Task brief:
Tally the lines in the material below that contain the string "Sachsen", with case counting, and give only the number.

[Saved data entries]
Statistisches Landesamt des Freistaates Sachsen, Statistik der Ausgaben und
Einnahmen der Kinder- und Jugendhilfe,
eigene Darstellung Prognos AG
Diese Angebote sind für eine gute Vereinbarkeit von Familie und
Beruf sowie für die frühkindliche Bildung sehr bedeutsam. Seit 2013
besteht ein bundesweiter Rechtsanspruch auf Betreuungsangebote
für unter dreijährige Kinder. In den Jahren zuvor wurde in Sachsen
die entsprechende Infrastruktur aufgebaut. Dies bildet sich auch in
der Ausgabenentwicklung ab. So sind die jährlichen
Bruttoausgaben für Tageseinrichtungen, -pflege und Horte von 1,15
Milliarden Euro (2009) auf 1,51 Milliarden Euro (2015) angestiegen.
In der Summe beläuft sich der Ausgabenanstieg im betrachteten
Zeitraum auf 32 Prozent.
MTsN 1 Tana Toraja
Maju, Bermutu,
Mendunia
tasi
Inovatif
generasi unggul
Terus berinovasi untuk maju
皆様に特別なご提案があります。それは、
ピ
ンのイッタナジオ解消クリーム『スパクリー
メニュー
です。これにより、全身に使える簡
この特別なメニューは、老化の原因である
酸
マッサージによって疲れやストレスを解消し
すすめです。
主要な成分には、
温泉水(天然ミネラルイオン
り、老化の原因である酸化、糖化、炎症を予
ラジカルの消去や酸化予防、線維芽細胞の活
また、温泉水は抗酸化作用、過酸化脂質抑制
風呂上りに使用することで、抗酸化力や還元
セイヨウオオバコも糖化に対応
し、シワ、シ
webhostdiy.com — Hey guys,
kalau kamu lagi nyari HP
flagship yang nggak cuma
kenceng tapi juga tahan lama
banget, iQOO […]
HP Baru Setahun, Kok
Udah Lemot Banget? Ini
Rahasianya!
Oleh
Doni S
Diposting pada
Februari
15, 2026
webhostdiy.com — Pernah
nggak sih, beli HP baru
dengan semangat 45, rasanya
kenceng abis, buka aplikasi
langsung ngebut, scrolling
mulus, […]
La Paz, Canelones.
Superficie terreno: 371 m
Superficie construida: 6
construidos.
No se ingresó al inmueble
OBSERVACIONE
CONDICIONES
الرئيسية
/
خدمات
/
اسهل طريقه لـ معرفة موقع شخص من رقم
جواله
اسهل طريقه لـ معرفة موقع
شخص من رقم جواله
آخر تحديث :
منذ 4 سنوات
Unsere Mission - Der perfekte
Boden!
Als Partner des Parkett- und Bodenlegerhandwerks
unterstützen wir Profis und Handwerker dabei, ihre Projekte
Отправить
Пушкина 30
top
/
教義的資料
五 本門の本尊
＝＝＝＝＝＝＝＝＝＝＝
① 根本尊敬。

Task result:
2